§ PROBLEM TO SOLVE
What is needed here is an exact copy of every entry.

Records
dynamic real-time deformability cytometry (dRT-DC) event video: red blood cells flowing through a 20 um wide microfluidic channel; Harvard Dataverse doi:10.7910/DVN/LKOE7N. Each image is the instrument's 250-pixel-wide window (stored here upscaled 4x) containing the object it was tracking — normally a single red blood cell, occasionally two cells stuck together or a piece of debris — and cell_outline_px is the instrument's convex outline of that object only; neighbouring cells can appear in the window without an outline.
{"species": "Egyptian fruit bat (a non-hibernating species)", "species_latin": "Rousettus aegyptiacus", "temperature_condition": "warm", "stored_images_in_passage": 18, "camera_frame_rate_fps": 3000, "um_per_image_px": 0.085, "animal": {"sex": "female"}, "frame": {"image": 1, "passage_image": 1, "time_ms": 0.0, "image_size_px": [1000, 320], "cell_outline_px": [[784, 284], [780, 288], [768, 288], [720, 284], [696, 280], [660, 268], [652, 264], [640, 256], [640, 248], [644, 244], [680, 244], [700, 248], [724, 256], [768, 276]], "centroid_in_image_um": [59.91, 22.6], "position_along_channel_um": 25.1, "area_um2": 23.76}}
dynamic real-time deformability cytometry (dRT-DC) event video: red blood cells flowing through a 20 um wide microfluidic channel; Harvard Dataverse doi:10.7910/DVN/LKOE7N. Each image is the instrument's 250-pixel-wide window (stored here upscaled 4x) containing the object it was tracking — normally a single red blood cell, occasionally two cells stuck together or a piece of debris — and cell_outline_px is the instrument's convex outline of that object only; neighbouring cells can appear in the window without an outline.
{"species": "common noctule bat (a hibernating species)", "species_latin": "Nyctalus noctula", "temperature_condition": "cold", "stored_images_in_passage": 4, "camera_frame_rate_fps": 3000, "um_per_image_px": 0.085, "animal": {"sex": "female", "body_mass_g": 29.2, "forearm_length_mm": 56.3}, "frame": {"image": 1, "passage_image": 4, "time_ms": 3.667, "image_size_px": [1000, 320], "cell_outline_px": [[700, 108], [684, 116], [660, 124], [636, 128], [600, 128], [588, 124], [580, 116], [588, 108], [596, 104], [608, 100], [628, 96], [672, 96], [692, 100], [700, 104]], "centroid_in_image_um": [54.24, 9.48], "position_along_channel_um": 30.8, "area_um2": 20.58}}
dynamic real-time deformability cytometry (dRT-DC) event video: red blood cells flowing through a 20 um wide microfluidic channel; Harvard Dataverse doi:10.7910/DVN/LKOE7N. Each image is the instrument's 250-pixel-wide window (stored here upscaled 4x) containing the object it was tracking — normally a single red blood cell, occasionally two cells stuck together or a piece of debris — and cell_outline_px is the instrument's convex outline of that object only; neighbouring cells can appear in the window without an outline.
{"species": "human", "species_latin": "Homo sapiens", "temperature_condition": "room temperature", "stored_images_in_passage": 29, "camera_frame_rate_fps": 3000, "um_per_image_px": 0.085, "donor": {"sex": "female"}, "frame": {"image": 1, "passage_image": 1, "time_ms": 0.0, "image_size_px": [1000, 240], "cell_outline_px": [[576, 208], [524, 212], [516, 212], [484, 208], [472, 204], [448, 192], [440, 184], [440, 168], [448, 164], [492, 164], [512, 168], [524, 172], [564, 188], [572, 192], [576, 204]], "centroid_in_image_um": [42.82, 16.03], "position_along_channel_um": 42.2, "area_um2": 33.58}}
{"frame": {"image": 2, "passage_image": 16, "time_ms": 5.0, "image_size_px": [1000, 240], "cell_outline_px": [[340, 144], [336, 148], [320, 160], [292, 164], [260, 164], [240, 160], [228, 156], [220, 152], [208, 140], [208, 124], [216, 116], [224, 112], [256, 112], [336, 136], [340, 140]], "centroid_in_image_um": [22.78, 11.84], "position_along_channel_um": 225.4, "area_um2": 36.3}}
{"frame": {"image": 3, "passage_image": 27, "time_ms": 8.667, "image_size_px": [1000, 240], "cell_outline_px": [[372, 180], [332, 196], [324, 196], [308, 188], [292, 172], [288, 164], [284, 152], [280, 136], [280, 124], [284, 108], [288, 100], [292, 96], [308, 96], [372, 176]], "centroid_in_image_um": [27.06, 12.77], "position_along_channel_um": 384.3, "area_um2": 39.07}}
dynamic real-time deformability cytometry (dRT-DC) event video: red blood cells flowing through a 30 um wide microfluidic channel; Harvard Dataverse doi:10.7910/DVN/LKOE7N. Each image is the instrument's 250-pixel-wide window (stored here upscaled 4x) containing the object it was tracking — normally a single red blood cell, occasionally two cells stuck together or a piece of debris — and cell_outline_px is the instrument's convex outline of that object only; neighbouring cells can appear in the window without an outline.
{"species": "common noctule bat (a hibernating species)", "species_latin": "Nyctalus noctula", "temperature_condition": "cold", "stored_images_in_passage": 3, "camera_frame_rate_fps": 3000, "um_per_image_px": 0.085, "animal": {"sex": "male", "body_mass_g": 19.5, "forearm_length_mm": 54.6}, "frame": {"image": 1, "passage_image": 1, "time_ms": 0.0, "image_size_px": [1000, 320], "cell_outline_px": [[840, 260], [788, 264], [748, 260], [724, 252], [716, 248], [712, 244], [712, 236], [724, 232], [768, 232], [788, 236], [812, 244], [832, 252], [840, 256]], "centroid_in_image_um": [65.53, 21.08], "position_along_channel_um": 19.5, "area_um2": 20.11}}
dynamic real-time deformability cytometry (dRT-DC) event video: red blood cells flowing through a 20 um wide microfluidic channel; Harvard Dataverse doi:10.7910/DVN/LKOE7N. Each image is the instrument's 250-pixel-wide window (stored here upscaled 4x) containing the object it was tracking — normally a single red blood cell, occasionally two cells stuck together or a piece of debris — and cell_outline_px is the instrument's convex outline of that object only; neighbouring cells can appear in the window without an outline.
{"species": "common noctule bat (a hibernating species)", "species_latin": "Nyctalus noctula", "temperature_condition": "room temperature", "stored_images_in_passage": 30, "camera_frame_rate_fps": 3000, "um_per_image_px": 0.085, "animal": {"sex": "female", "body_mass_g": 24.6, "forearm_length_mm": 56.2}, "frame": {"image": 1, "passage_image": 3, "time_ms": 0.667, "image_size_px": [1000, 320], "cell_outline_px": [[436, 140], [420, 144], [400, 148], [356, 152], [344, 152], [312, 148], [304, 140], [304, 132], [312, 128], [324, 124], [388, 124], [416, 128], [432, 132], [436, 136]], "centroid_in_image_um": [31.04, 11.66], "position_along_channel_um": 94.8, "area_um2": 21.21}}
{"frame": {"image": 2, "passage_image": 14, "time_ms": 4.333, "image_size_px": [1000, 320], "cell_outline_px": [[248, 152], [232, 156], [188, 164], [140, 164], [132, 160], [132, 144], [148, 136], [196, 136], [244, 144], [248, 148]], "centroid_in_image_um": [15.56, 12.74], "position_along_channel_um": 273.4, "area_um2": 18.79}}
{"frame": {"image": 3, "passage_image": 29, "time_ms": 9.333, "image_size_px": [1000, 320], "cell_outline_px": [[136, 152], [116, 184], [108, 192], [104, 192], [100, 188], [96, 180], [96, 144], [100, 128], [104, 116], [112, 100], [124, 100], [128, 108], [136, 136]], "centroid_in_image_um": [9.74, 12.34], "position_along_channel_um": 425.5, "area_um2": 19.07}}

§ EXERCISE ANSWER
dynamic real-time deformability cytometry (dRT-DC) event video: red blood cells flowing through a 20 um wide microfluidic channel; Harvard Dataverse doi:10.7910/DVN/LKOE7N. Each image is the instrument's 250-pixel-wide window (stored here upscaled 4x) containing the object it was tracking — normally a single red blood cell, occasionally two cells stuck together or a piece of debris — and cell_outline_px is the instrument's convex outline of that object only; neighbouring cells can appear in the window without an outline.
{"species": "Egyptian fruit bat (a non-hibernating species)", "species_latin": "Rousettus aegyptiacus", "temperature_condition": "warm", "stored_images_in_passage": 18, "camera_frame_rate_fps": 3000, "um_per_image_px": 0.085, "animal": {"sex": "female"}, "frame": {"image": 1, "passage_image": 1, "time_ms": 0.0, "image_size_px": [1000, 320], "cell_outline_px": [[784, 284], [780, 288], [768, 288], [720, 284], [696, 280], [660, 268], [652, 264], [640, 256], [640, 248], [644, 244], [680, 244], [700, 248], [724, 256], [768, 276]], "centroid_in_image_um": [59.91, 22.6], "position_along_channel_um": 25.1, "area_um2": 23.76}}
dynamic real-time deformability cytometry (dRT-DC) event video: red blood cells flowing through a 20 um wide microfluidic channel; Harvard Dataverse doi:10.7910/DVN/LKOE7N. Each image is the instrument's 250-pixel-wide window (stored here upscaled 4x) containing the object it was tracking — normally a single red blood cell, occasionally two cells stuck together or a piece of debris — and cell_outline_px is the instrument's convex outline of that object only; neighbouring cells can appear in the window without an outline.
{"species": "common noctule bat (a hibernating species)", "species_latin": "Nyctalus noctula", "temperature_condition": "cold", "stored_images_in_passage": 4, "camera_frame_rate_fps": 3000, "um_per_image_px": 0.085, "animal": {"sex": "female", "body_mass_g": 29.2, "forearm_length_mm": 56.3}, "frame": {"image": 1, "passage_image": 4, "time_ms": 3.667, "image_size_px": [1000, 320], "cell_outline_px": [[700, 108], [684, 116], [660, 124], [636, 128], [600, 128], [588, 124], [580, 116], [588, 108], [596, 104], [608, 100], [628, 96], [672, 96], [692, 100], [700, 104]], "centroid_in_image_um": [54.24, 9.48], "position_along_channel_um": 30.8, "area_um2": 20.58}}
dynamic real-time deformability cytometry (dRT-DC) event video: red blood cells flowing through a 20 um wide microfluidic channel; Harvard Dataverse doi:10.7910/DVN/LKOE7N. Each image is the instrument's 250-pixel-wide window (stored here upscaled 4x) containing the object it was tracking — normally a single red blood cell, occasionally two cells stuck together or a piece of debris — and cell_outline_px is the instrument's convex outline of that object only; neighbouring cells can appear in the window without an outline.
{"species": "human", "species_latin": "Homo sapiens", "temperature_condition": "room temperature", "stored_images_in_passage": 29, "camera_frame_rate_fps": 3000, "um_per_image_px": 0.085, "donor": {"sex": "female"}, "frame": {"image": 1, "passage_image": 1, "time_ms": 0.0, "image_size_px": [1000, 240], "cell_outline_px": [[576, 208], [524, 212], [516, 212], [484, 208], [472, 204], [448, 192], [440, 184], [440, 168], [448, 164], [492, 164], [512, 168], [524, 172], [564, 188], [572, 192], [576, 204]], "centroid_in_image_um": [42.82, 16.03], "position_along_channel_um": 42.2, "area_um2": 33.58}}
{"frame": {"image": 2, "passage_image": 16, "time_ms": 5.0, "image_size_px": [1000, 240], "cell_outline_px": [[340, 144], [336, 148], [320, 160], [292, 164], [260, 164], [240, 160], [228, 156], [220, 152], [208, 140], [208, 124], [216, 116], [224, 112], [256, 112], [336, 136], [340, 140]], "centroid_in_image_um": [22.78, 11.84], "position_along_channel_um": 225.4, "area_um2": 36.3}}
{"frame": {"image": 3, "passage_image": 27, "time_ms": 8.667, "image_size_px": [1000, 240], "cell_outline_px": [[372, 180], [332, 196], [324, 196], [308, 188], [292, 172], [288, 164], [284, 152], [280, 136], [280, 124], [284, 108], [288, 100], [292, 96], [308, 96], [372, 176]], "centroid_in_image_um": [27.06, 12.77], "position_along_channel_um": 384.3, "area_um2": 39.07}}
dynamic real-time deformability cytometry (dRT-DC) event video: red blood cells flowing through a 30 um wide microfluidic channel; Harvard Dataverse doi:10.7910/DVN/LKOE7N. Each image is the instrument's 250-pixel-wide window (stored here upscaled 4x) containing the object it was tracking — normally a single red blood cell, occasionally two cells stuck together or a piece of debris — and cell_outline_px is the instrument's convex outline of that object only; neighbouring cells can appear in the window without an outline.
{"species": "common noctule bat (a hibernating species)", "species_latin": "Nyctalus noctula", "temperature_condition": "cold", "stored_images_in_passage": 3, "camera_frame_rate_fps": 3000, "um_per_image_px": 0.085, "animal": {"sex": "male", "body_mass_g": 19.5, "forearm_length_mm": 54.6}, "frame": {"image": 1, "passage_image": 1, "time_ms": 0.0, "image_size_px": [1000, 320], "cell_outline_px": [[840, 260], [788, 264], [748, 260], [724, 252], [716, 248], [712, 244], [712, 236], [724, 232], [768, 232], [788, 236], [812, 244], [832, 252], [840, 256]], "centroid_in_image_um": [65.53, 21.08], "position_along_channel_um": 19.5, "area_um2": 20.11}}
dynamic real-time deformability cytometry (dRT-DC) event video: red blood cells flowing through a 20 um wide microfluidic channel; Harvard Dataverse doi:10.7910/DVN/LKOE7N. Each image is the instrument's 250-pixel-wide window (stored here upscaled 4x) containing the object it was tracking — normally a single red blood cell, occasionally two cells stuck together or a piece of debris — and cell_outline_px is the instrument's convex outline of that object only; neighbouring cells can appear in the window without an outline.
{"species": "common noctule bat (a hibernating species)", "species_latin": "Nyctalus noctula", "temperature_condition": "room temperature", "stored_images_in_passage": 30, "camera_frame_rate_fps": 3000, "um_per_image_px": 0.085, "animal": {"sex": "female", "body_mass_g": 24.6, "forearm_length_mm": 56.2}, "frame": {"image": 1, "passage_image": 3, "time_ms": 0.667, "image_size_px": [1000, 320], "cell_outline_px": [[436, 140], [420, 144], [400, 148], [356, 152], [344, 152], [312, 148], [304, 140], [304, 132], [312, 128], [324, 124], [388, 124], [416, 128], [432, 132], [436, 136]], "centroid_in_image_um": [31.04, 11.66], "position_along_channel_um": 94.8, "area_um2": 21.21}}
{"frame": {"image": 2, "passage_image": 14, "time_ms": 4.333, "image_size_px": [1000, 320], "cell_outline_px": [[248, 152], [232, 156], [188, 164], [140, 164], [132, 160], [132, 144], [148, 136], [196, 136], [244, 144], [248, 148]], "centroid_in_image_um": [15.56, 12.74], "position_along_channel_um": 273.4, "area_um2": 18.79}}
{"frame": {"image": 3, "passage_image": 29, "time_ms": 9.333, "image_size_px": [1000, 320], "cell_outline_px": [[136, 152], [116, 184], [108, 192], [104, 192], [100, 188], [96, 180], [96, 144], [100, 128], [104, 116], [112, 100], [124, 100], [128, 108], [136, 136]], "centroid_in_image_um": [9.74, 12.34], "position_along_channel_um": 425.5, "area_um2": 19.07}}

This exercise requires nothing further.